> _Consignes_:
A - Résumez en deux phrases le passage sur l'éducation des enfants par leurs parents.
B - Poursuivez le passage sur l'éducation des enfants par leurs parents à la suite de sa dernière phrase.

> _Texte extrait_:
:::

Ne croyez pas cependant, pères et mères, que les soins donnés par nous à vos enfants puissent leur suffire, et que le pasteur ou le maître le plus zélé vous remplace jamais pleinement auprès d’eux. Hélas! l’instruction la plus prompte est encore trop tardive, puisque l’homme a le pouvoir et l’inclination de faire du mal avant que son esprit soit en état de réfléchir et d’enchaîner les idées les plus simples.

C’est donc à vous, pères et mères, à commencer l’éducation de vos enfants dès l'entrée de leur voie, et longtemps avant qu'ils puissent venir à nous.

C’EST à vous de jeter dans leurs jeunes cœurs les semences des vertus chrétiennes et les premiers principes des vérités saintes que nous travaillerons ensuite à développer.

:::

> _Entrées affichées_:

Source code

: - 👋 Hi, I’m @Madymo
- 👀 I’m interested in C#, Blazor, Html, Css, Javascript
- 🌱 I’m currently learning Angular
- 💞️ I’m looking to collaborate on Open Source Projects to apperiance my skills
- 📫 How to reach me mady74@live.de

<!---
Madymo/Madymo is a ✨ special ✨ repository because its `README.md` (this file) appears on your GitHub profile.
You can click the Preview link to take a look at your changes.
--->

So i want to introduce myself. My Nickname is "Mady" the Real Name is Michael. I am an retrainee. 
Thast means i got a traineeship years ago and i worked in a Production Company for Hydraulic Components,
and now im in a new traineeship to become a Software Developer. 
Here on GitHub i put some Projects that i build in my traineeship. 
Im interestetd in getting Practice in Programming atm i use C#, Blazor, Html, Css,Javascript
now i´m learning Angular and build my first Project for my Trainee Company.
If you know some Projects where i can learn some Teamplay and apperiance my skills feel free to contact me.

:::

> _Liste des réponses_:
A - Le pasteur ou le maître, même très zélé, ne remplace jamais pleinement les parents, et leur enseignement arrive trop tard, puisque l'enfant peut faire le mal avant de savoir réfléchir. C'est donc aux pères et mères de commencer l'éducation de leurs enfants dès le plus jeune âge, en semant dans leur cœur les vertus chrétiennes et les premières vérités saintes, que les maîtres développeront ensuite.

B -
Si vous laissez perdre ce temps précieux de l’enfance, vous les priverez vous-mêmes de toutes les ressources qu’ils pourraient trouver dans nos instructions, car ils manqueront, pour ainsi dire, d’un sens, d’un organe nécessaire pour les retenir et les comprendre; ils seront comme ces plantes qu’on a laissées languir, sécher dès leur naissance, et qui, lors même que dans la suite on les arrose, on les cultive, ne sont plus susceptibles d’accroissement. VOUS DEVEZ DONC ÊTRE LEUR PREMIER PASTEUR, LEUR PREMIER MAÎTRE. Vous le devez, et vous le pouvez!

Je sais qu’il est des parents qui ne craignent pas d’alléguer leur incapacité; et si j’avais à parler à ceux qui se servent de cette excuse pour déguiser leur négligence, leur indifférence pour la religion, je me contenterais de leur demander de quel droit ils ont cru pouvoir être pères, lorsqu’ils n’étaient pas en état d’en remplir le premier devoir, ou pourquoi ce sont eux précisément qui sont les moins attentifs à nous envoyer leurs enfants et à venir avec eux à nos catéchismes, afin d’apprendre à les instruire avec simplicité.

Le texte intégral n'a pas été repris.